Saguna Upasana is for material benefits in this world, heaven or in another birth. It can also bestow miraculous powers. Many upsakas are sidhas. Upasana gives some people extraordinary powers. Such siddhas say, on a given day the deity enters them and he (siddha) is able to predict events and suggest parihara. Hundreds of sidhis are enumerated in the puranas, in bhagavatham, related to knowing the past, knowing the future etc., Countless sidhis are mentioned; all are the result of Sakama Saguna Ishwara Upasanam.
Nishkama Saguna Ishwara Upasana: This upasana does not result in material benefits. It provides spiritual benefits.
Thus, one devotee prays: Oh Lord I am remembering you not for artha; not for kama; not for punyam; I am not interested in anyone of them; because I know they are all perishable in nature.
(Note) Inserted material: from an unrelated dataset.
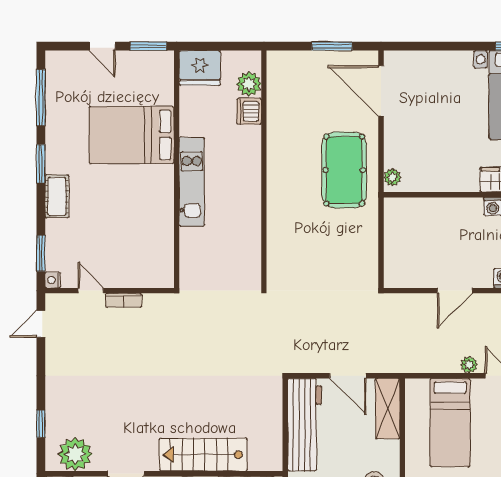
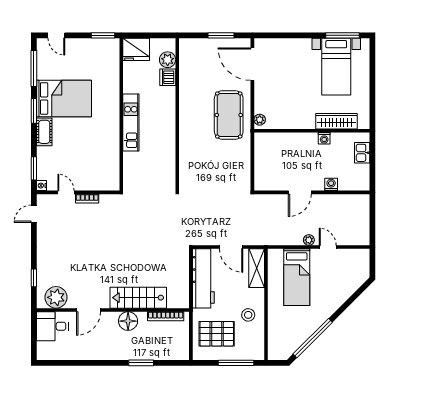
door: (102, 46) -> (56, 35), moved
bed: (132, 135) -> (64, 98), moved, turned 180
I have got only one goal; and that is the spiritual goal called moksha or in religious language, God himself is my goal. I want to attain oneness with you.
This upsana requires Vairagyam. This Nishkama Upasana has two directions:
- One practices the upasana for a long time. He then becomes qualified for Gyanam. Gaining this gyanam in this life itself, he attains moksha, which is called sadyo mukthih.
Note: sadyo mukti means Infallible knowledge about one’s own identity with Brahman.
- A person continues in saguna upasana but is not able to come to nirguna upasana. He continues saguna upasana. At time of death he asks for moksha. He then goes to Brahma loka and gets gyanam there. This is Krama mukti.
- Thus we have presiding deities for every organ; all these presiding deities put together is called hiranyagarbha; that hiranyagarbha is called adhi daivam.
- The material world is known as adhibhutam.
- And therefore what is karma? Srishti karanam is Karma. Thus, present creation is a result of past creation.
- Scriptures say creation is not an accident. It is an incident caused by previous factors (karmas).